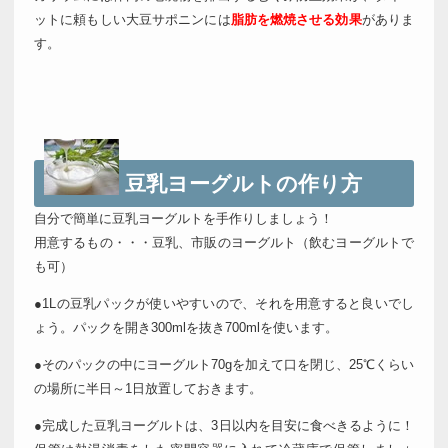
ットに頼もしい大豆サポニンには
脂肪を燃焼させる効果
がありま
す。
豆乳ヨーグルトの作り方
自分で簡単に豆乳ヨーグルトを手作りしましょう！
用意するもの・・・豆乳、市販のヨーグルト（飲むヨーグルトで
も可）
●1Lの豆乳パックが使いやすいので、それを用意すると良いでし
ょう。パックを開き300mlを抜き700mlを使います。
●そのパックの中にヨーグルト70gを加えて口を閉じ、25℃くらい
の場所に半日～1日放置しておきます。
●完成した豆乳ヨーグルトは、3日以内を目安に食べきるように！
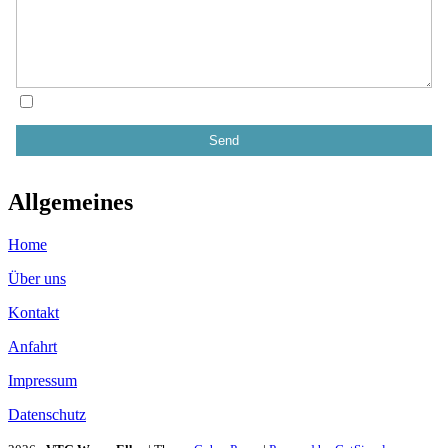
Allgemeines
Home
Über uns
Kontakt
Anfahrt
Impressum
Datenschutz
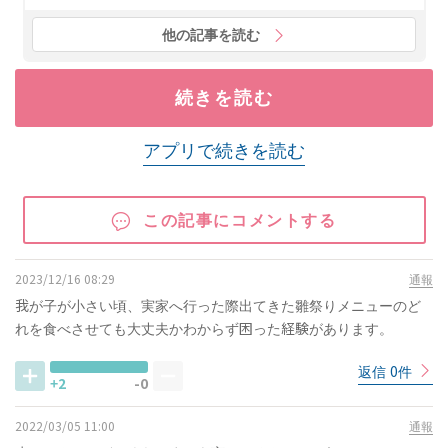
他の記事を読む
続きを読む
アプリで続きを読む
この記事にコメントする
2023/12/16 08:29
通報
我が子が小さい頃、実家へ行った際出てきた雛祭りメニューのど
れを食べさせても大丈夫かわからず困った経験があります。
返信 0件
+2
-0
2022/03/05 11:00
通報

**********

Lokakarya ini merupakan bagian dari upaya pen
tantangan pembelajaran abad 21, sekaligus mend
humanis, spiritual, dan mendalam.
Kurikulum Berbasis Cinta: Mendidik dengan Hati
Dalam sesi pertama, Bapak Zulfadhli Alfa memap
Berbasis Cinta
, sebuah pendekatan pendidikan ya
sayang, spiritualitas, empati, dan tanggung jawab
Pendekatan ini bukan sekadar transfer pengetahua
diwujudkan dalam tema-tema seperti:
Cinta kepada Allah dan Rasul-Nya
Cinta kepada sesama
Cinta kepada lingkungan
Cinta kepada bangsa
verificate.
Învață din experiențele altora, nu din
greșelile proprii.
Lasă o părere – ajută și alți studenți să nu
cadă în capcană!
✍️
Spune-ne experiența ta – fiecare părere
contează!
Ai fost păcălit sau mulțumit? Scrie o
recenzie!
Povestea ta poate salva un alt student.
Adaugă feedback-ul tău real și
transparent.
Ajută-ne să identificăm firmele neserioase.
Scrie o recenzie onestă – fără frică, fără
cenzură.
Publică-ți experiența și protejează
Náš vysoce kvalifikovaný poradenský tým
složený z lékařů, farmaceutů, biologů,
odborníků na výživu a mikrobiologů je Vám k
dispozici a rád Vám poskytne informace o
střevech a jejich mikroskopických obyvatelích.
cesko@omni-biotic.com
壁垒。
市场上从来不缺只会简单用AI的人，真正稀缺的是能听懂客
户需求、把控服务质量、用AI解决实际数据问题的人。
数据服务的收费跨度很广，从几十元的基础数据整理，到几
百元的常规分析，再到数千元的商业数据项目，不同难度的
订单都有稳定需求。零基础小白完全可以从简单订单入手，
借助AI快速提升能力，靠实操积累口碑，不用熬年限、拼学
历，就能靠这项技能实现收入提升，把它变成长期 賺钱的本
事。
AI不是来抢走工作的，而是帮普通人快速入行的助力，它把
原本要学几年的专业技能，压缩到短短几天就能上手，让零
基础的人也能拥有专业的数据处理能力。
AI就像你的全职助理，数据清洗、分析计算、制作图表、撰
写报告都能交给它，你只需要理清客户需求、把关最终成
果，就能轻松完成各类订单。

**********

### [What you will do]
Return word for word the lines above from the line with "订单都有稳定需求。零基础小白完全可以从简单订单入手，" to the line with "果，就能轻松完成各类订单。", including both and leaving out all others.

### [Answer for this exercise]
订单都有稳定需求。零基础小白完全可以从简单订单入手，
借助AI快速提升能力，靠实操积累口碑，不用熬年限、拼学
历，就能靠这项技能实现收入提升，把它变成长期 賺钱的本
事。
AI不是来抢走工作的，而是帮普通人快速入行的助力，它把
原本要学几年的专业技能，压缩到短短几天就能上手，让零
基础的人也能拥有专业的数据处理能力。
AI就像你的全职助理，数据清洗、分析计算、制作图表、撰
写报告都能交给它，你只需要理清客户需求、把关最终成
果，就能轻松完成各类订单。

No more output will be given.